System Design Case Study: News Feed System
What is News Feed?
According to the facebook help page, News Feed is the constantly updating list of stories in the middle of your home page.
This is a very popular interview questions.
Step1: Understand the problem
News Feed system is also a complex system, let’s only focus on 2 features:
- publish a post
- generate news feed when user open the app
Also, each post could contains text, video or images.
Step2: High Level Design
We can start from API design.
Basically our service should expose two API based on the requirements:
- POST /publish
- content
- auth_token
- GET /newsfeed
- auth_token
Those API can be HTTP based.
Now we know, we need to provide two flows for different API calls.
Publish Flow
- HTTP request will first hit load balancer
- load balancer redirect request to web server
- web server will handle the business logic, then redirect request to “publish service”
- publish service will
- store the post into post DB
- store the media into blob DB
- push the post into fanout service
- fanout service will
- fetch user’s friends from Graph DB
- push the messages into Message Queue
- fanout worker will fetch the message from MQ
- store the post to friends News Feed cache
Browse Flow
- User send API request to hit load balancer
- load balancer direct request to web server
- web server handle business logic, then redirect request to “news feed service”
- news feed service retrieve the pushed feed for user
- retrieve the real data of post id from DB
Step3: Deep Dive
Fanout Service
Fanout service is the process of delivering the post to all friends.
There are two type of action: push action or pull action, each one has its pros and cons
- push model: A new post is delivered to friends’ cache immediately when it’s published
- pros: news feed is generated in real time and can be pushed to friends immediately, so it can be fetched fast
- cons: if user has many friends, fetching friends list and deliver the post to all of them is time-consuming.

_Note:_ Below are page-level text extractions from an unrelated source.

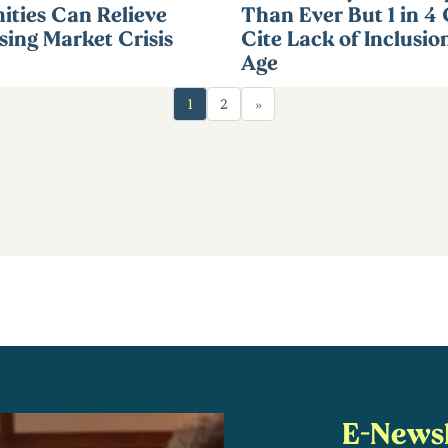
ties Can Relieve
Than Ever But 1 in 4
ing Market Crisis
Cite Lack of Inclusio
Age
1
2
»
E-Newsl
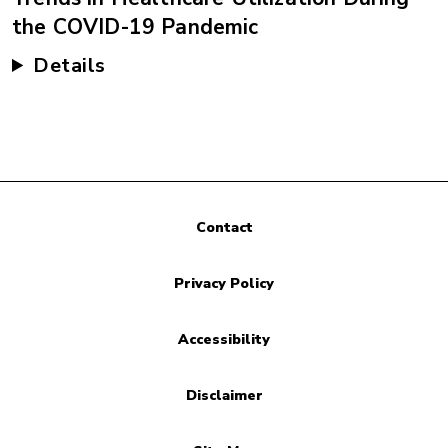
the COVID-19 Pandemic
Details
Contact
Privacy Policy
Accessibility
Disclaimer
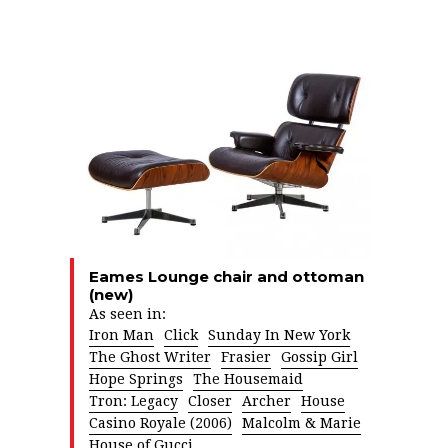
Eames Lounge chair and ottoman
(new)
As seen in:
Iron Man
Click
Sunday In New York
The Ghost Writer
Frasier
Gossip Girl
Hope Springs
The Housemaid
Tron: Legacy
Closer
Archer
House
Casino Royale (2006)
Malcolm & Marie
House of Gucci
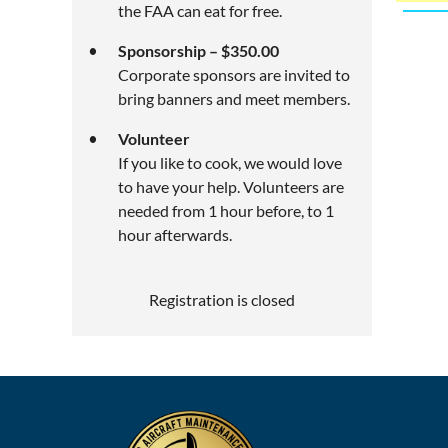
the FAA can eat for free.
Sponsorship – $350.00
Corporate sponsors are invited to
bring banners and meet members.
Volunteer
If you like to cook, we would love
to have your help. Volunteers are
needed from 1 hour before, to 1
hour afterwards.
Registration is closed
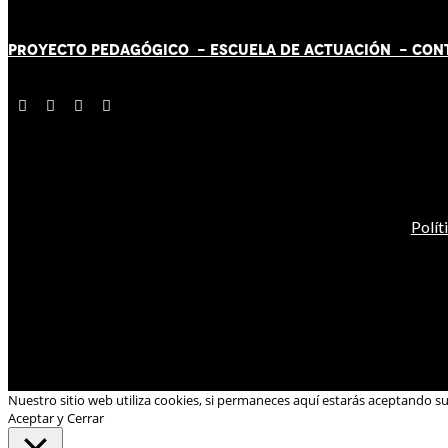
PROYECTO PEDAGÓGICO -
ESCUELA DE ACTUACIÓN
- CON
Polít
Nuestro sitio web utiliza cookies, si permaneces aquí estarás aceptando s
Aceptar y Cerrar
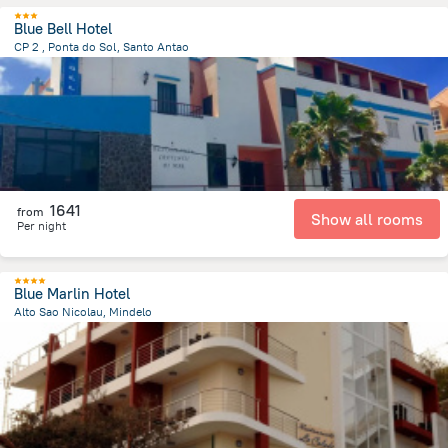
Blue Bell Hotel
CP 2 , Ponta do Sol, Santo Antao
18 km
from the center of
Kapverdy
1641
from
Show all rooms
Per night
Blue Marlin Hotel
Alto Sao Nicolau, Mindelo
954.6 m
from the center of
Kapverdy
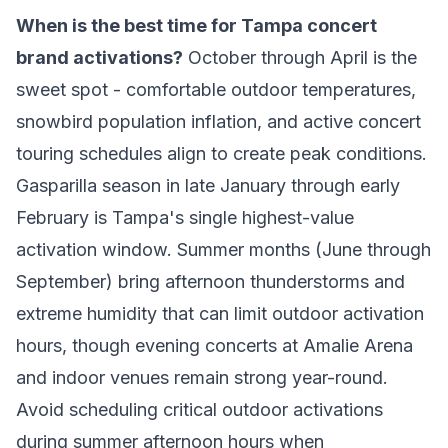
When is the best time for Tampa concert
brand activations?
October through April is the
sweet spot - comfortable outdoor temperatures,
snowbird population inflation, and active concert
touring schedules align to create peak conditions.
Gasparilla season in late January through early
February is Tampa's single highest-value
activation window. Summer months (June through
September) bring afternoon thunderstorms and
extreme humidity that can limit outdoor activation
hours, though evening concerts at Amalie Arena
and indoor venues remain strong year-round.
Avoid scheduling critical outdoor activations
during summer afternoon hours when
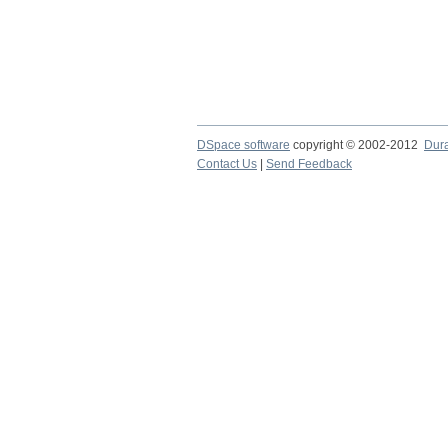
DSpace software
copyright © 2002-2012
Dur
Contact Us
|
Send Feedback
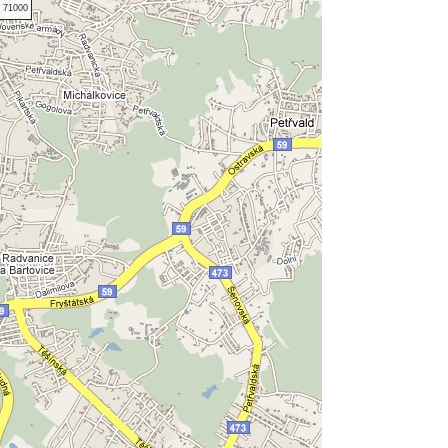
 71000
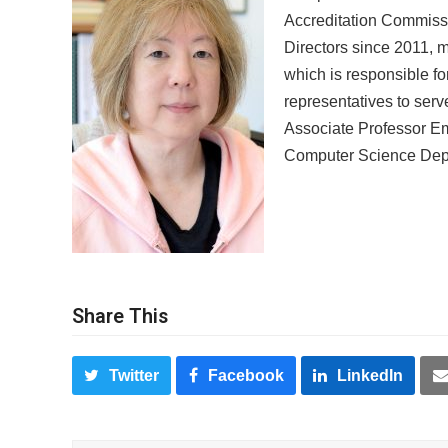
Accreditation Commiss
Directors since 2011, 
which is responsible f
representatives to ser
Associate Professor Em
Computer Science Depa
Share This
Twitter
Facebook
LinkedIn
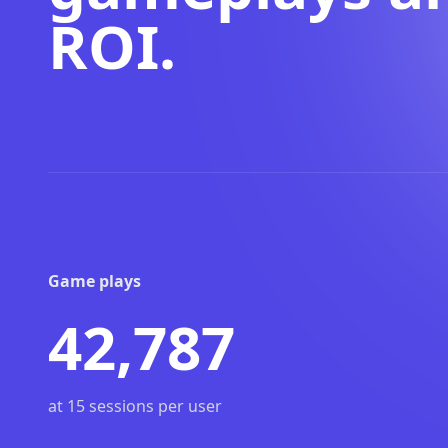
ROI.
Game plays
42,787
at 15 sessions per user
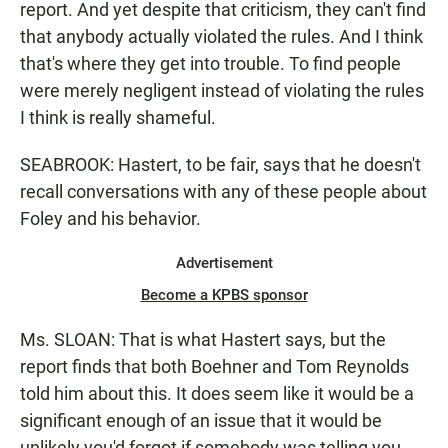
report. And yet despite that criticism, they can't find
that anybody actually violated the rules. And I think
that's where they get into trouble. To find people
were merely negligent instead of violating the rules
I think is really shameful.
SEABROOK: Hastert, to be fair, says that he doesn't
recall conversations with any of these people about
Foley and his behavior.
Advertisement
Become a KPBS sponsor
Ms. SLOAN: That is what Hastert says, but the
report finds that both Boehner and Tom Reynolds
told him about this. It does seem like it would be a
significant enough of an issue that it would be
unlikely you'd forgot if somebody was telling you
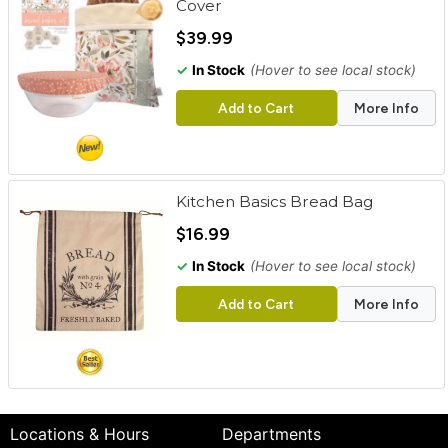
Cover
$39.99
✓
In Stock
(Hover to see local stock)
Add to Cart
More Info
Kitchen Basics Bread Bag
$16.99
✓
In Stock
(Hover to see local stock)
Add to Cart
More Info
Locations & Hours
Departments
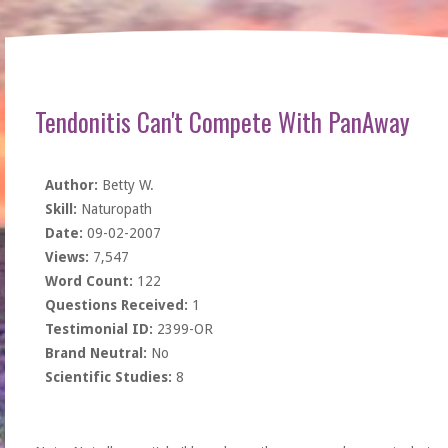
Tendonitis Can't Compete With PanAway
Author:
Betty W.
Skill:
Naturopath
Date:
09-02-2007
Views:
7,547
Word Count:
122
Questions Received:
1
Testimonial ID:
2399-OR
Brand Neutral:
No
Scientific Studies:
8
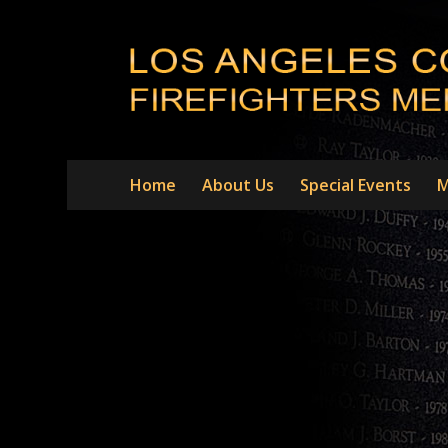
Home
About Us
Special Events
M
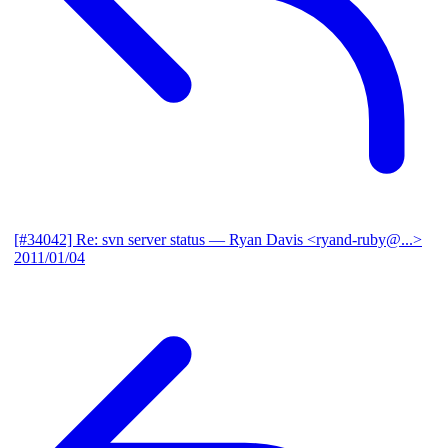
[#34042] Re: svn server status
— Ryan Davis <ryand-ruby@...>
2011/01/04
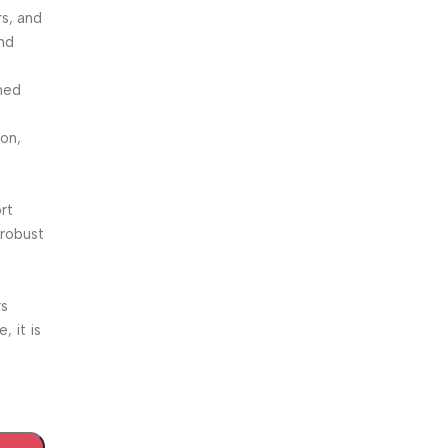
rs, and
and
signed
ion,
rt
 robust
rs
, it is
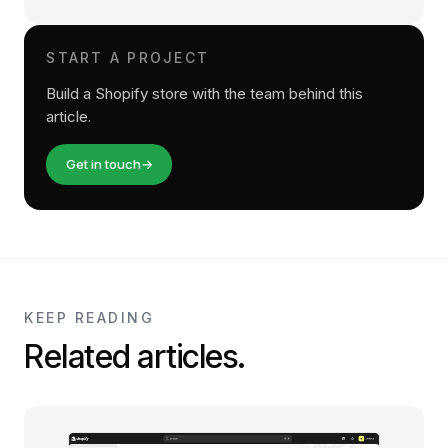
START A PROJECT
Build a Shopify store with the team behind this
article.
Get in touch
→
KEEP READING
Related articles.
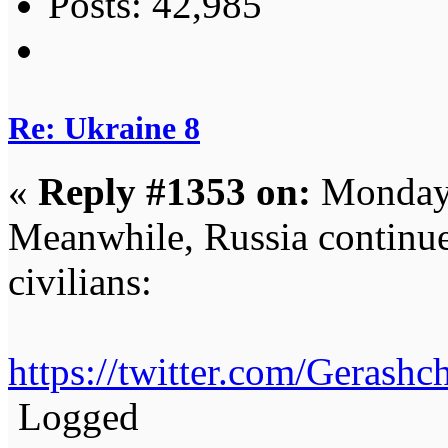
Posts: 42,985
Re: Ukraine 8
«
Reply #1353 on:
Monday,
Meanwhile, Russia continues
civilians:
https://twitter.com/Geras
Logged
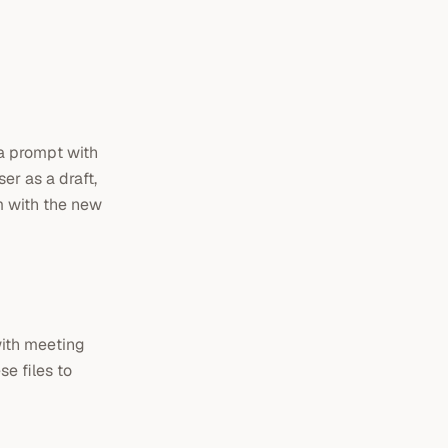
 a prompt with
er as a draft,
m with the new
with meeting
e files to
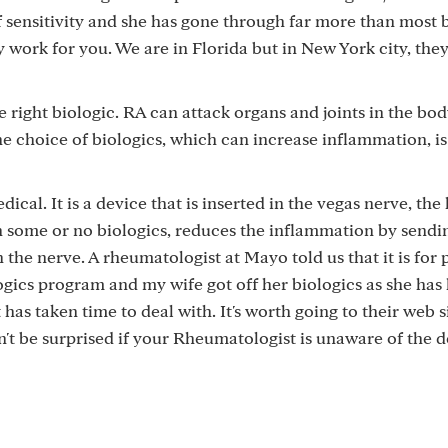
f sensitivity and she has gone through far more than most 
work for you. We are in Florida but in New York city, the
 right biologic. RA can attack organs and joints in the bo
the choice of biologics, which can increase inflammation, is
dical. It is a device that is inserted in the vegas nerve, the
h some or no biologics, reduces the inflammation by sendin
h the nerve. A rheumatologist at Mayo told us that it is for
gics program and my wife got off her biologics as she has
 has taken time to deal with. It's worth going to their web s
't be surprised if your Rheumatologist is unaware of the d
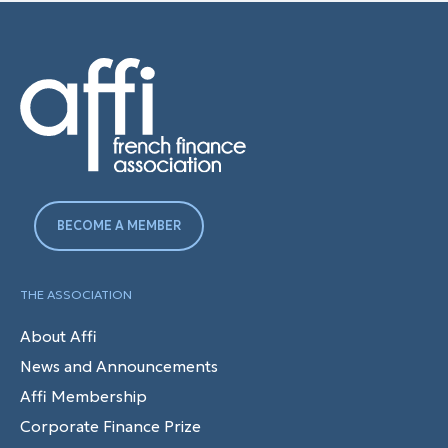
BECOME A MEMBER
THE ASSOCIATION
About Affi
News and Announcements
Affi Membership
Corporate Finance Prize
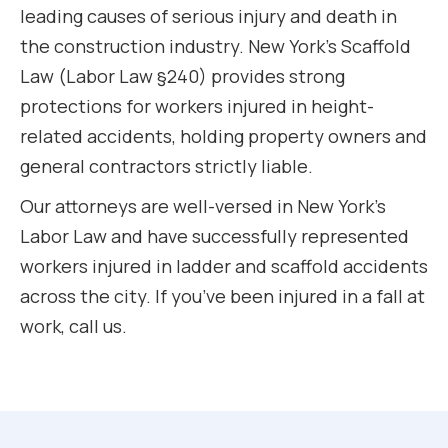
leading causes of serious injury and death in
the construction industry. New York’s Scaffold
Law (Labor Law §240) provides strong
protections for workers injured in height-
related accidents, holding property owners and
general contractors strictly liable.
Our attorneys are well-versed in New York’s
Labor Law and have successfully represented
workers injured in ladder and scaffold accidents
across the city. If you’ve been injured in a fall at
work, call us.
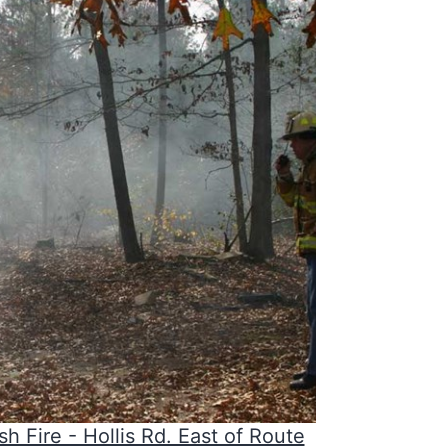
sh Fire - Hollis Rd. East of Route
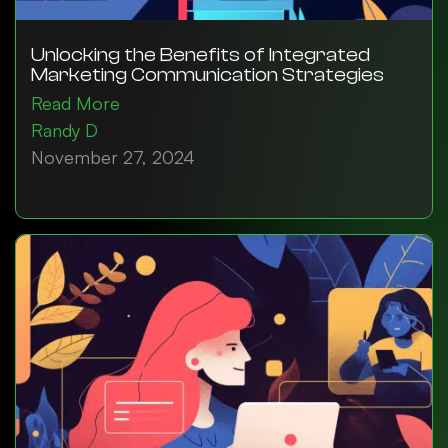
Unlocking the Benefits of Integrated
Marketing Communication Strategies
Read More
Randy D
November 27, 2024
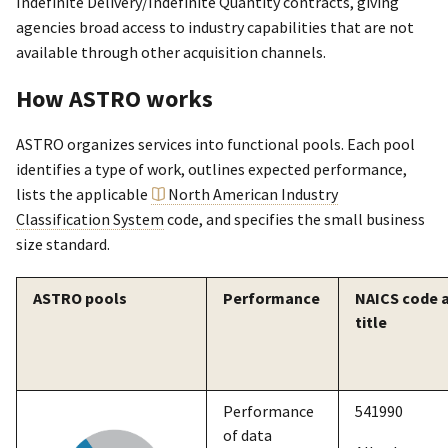
Indefinite Delivery/Indefinite Quantity contracts, giving
agencies broad access to industry capabilities that are not
available through other acquisition channels.
How ASTRO works
ASTRO organizes services into functional pools. Each pool
identifies a type of work, outlines expected performance,
lists the applicable
North American Industry
Classification System
code, and specifies the small business
size standard.
ASTRO pools
Performance
NAICS code 
title
Performance
541990
of data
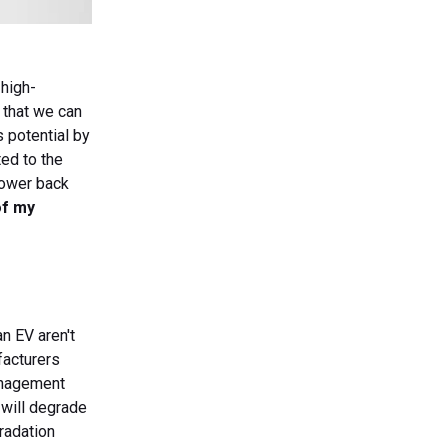
 high-
c that we can
s potential by
ted to the
power back
of my
n EV aren't
facturers
anagement
 will degrade
radation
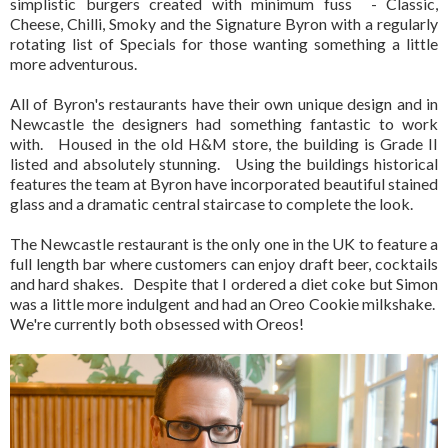
simplistic burgers created with minimum fuss - Classic,
Cheese, Chilli, Smoky and the Signature Byron with a regularly
rotating list of Specials for those wanting something a little
more adventurous.
All of Byron's restaurants have their own unique design and in
Newcastle the designers had something fantastic to work
with. Housed in the old H&M store, the building is Grade II
listed and absolutely stunning. Using the buildings historical
features the team at Byron have incorporated beautiful stained
glass and a dramatic central staircase to complete the look.
The Newcastle restaurant is the only one in the UK to feature a
full length bar where customers can enjoy draft beer, cocktails
and hard shakes. Despite that I ordered a diet coke but Simon
was a little more indulgent and had an Oreo Cookie milkshake.
We're currently both obsessed with Oreos!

- pre-computing news feed for those inactive users waste resources
- pull model: all posts from friends are fetched when user open the newsfeed app.
- pros: save the resources for inactive users. and avoid the issue of push model
- cons: fetching the post at read time will reduce the performance
so we usually adopt hybrid solution, where we use push model for active user and pull model for inactive user.
also for the “popular” users’ post, we let the followers to fetch the post on-demand to avoid system overload.
Cache
Cache is extremely important in News Feed System, in our design, we can also add cache at Data Layer to improve the performance.